I really hate to post this twice, but I’m not getting any responses in the Electrical forum. I’m pretty sure it should be in the Programming section anyway. I’m really sorry about double posting.
OK, I’m still very interested in this. I would like to know:
HOW to interface an LCD to the robot. (TTL port?) I really need to know how to wire it to the robot.
how to talk to the LCD in programming.
*note that I’m not a programmer, but I can relay the information to our team programmer. So, an idea or some sample code would be helpful.
Towards the bottom of the page there are several “serial enabled” LCDs.
Any of those, or any oher one that wil connect to their serial backpackwill connect to the TTL serial port, then there are few commands, mostly you just write whatever you want to showup, and it does.
The question is too general to permit a simple answer. “How” depends entirely on what LCD panel you use. Its documentation will explain what signals it needs.

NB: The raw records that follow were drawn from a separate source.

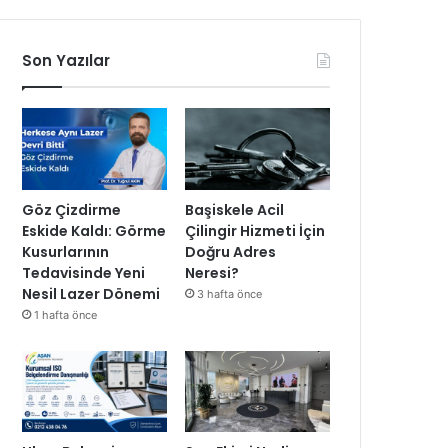
Son Yazılar
Göz Çizdirme
Başiskele Acil
Eskide Kaldı: Görme
Çilingir Hizmeti İçin
Kusurlarının
Doğru Adres
Tedavisinde Yeni
Neresi?
Nesil Lazer Dönemi
3 hafta önce
1 hafta önce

Filtering programming information through a non-programmer is usually a bad idea. It’s very easy for useful suggestions to get misinterpreted and miscommunicated. Once your programmer has specific questions, it would be best for him or her to ask them himself/herself.
Good point. I will try and get him to use chief delphi. but, sometimes he likes to do his own things.

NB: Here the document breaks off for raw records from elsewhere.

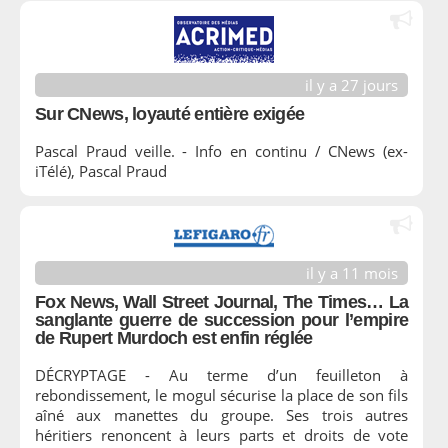
il y a 27 jours
Sur CNews, loyauté entière exigée
Pascal Praud veille. - Info en continu / CNews (ex-
iTélé), Pascal Praud
il y a 11 mois
Fox News, Wall Street Journal, The Times… La
sanglante guerre de succession pour l’empire
de Rupert Murdoch est enfin réglée
DÉCRYPTAGE - Au terme d’un feuilleton à
rebondissement, le mogul sécurise la place de son fils
aîné aux manettes du groupe. Ses trois autres
héritiers renoncent à leurs parts et droits de vote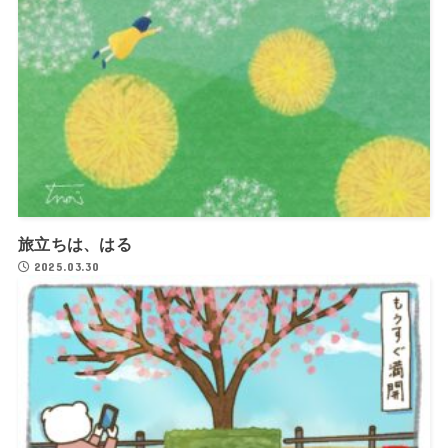
旅立ちは、はる
2025.03.30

as for wiring. I see your point about different LCD’s having different inputs. But, I had not seen any “wiring diagrams for TTL” connections. I know it’s a type of serial communication, but I am a little confused. there has to be a general guideline to wiring doesn’t there?
A problem with serial LCD that I have had, is they require to many programming delays and may interfer with interrupts. On the other hand a Parallel LCD is very fast, but requires too many I/O pins.
If you are using it just temporarily, perhaps a self contained data acquisition - LCD would do the trick. A cheap Parallax SX chip (aprox $3.50 + $14.00 for a 4 line LCD (ebay) ) and use the SX/Basic example in the SX-IDE. That way you don’t have to add any unnecessary code that may interfere with your actual program.
Does anyone know how to wire it up? I have no idea which pins go where. This is my first time working with LCD’s. Now that I have chosen a specific model I’m hoping someone can help me out.
Using serial LCDs is actually really easy (I suspect you’re thinking about the interface to the Hitatchi 44780 LCD controller, which was pretty ugly). Attached are a few files from a project that had a seetron.com LCD attached to the programming port.
No, these have the ugly Hitatchi 44780 interface I mentioned above. An example of a display that will work is the BPP-420L, which I’ve been using for some time with the FRC RCs.
With the SX/B LCD project, you can make your own serial LCD for cheap. But I left out the price of the Programmer and that will set you back another $30 to $50.00. The SX/B Serial LCD is similar to older Seetron units without any bells and whistles. For the price you would be better off purchasing a Serial LCD from Seetron or somebody else.
The programming port is serial port one and operates at standard RS-232 voltage levels. The TTL/CMUcam2 port is serial port two and operates at TTL voltage levels.
www.basicx.com by Netmedia, they have great serial LCD’s, only takes 1 I/O line with no additional circuitry, i have one, and they work great! barely any code
Another way of using a LCD display with the Robot Controller is to use the digital pins. The digital pins can be configured to be outputs. Most LCDs have a 14 pin connector. If you use the LCD at is fully configurable and fastest state you will need to use 11 pins! The pins are DB0-DB7, E, R/W, RS.
Whoa that is too many, but this can be reduced. First the data lines (DB0-DB7) can be cut in half by doubling the number of commands sent to the LCD, which is ok. The R/W line can be connected to GND since we don’t really care about reading bytes back from the LCD. So now we are down to 6 digital lines. DB4, DB5, DB6, DB7, RS (register select), and E (enable).
We can even get it down further. If we use a 74164 serial shift register we can get the number of pins down to three.
Now, not only can we get down to a small amount of your digital pins, but the heavy lifting of designing and coding all of this has been done for you. The Seattle Robotics Society has a document about all of this. It can be found: http://www.seattlerobotics.org/WorkshopRobot/level2/index.php
The code is for a Atmel AVR processor, but with a little bit of work it can be translated for the RC.
If you use this and are at an event with team 1318, Issaquah High School, thank their mentor Cathy Saxton for this work.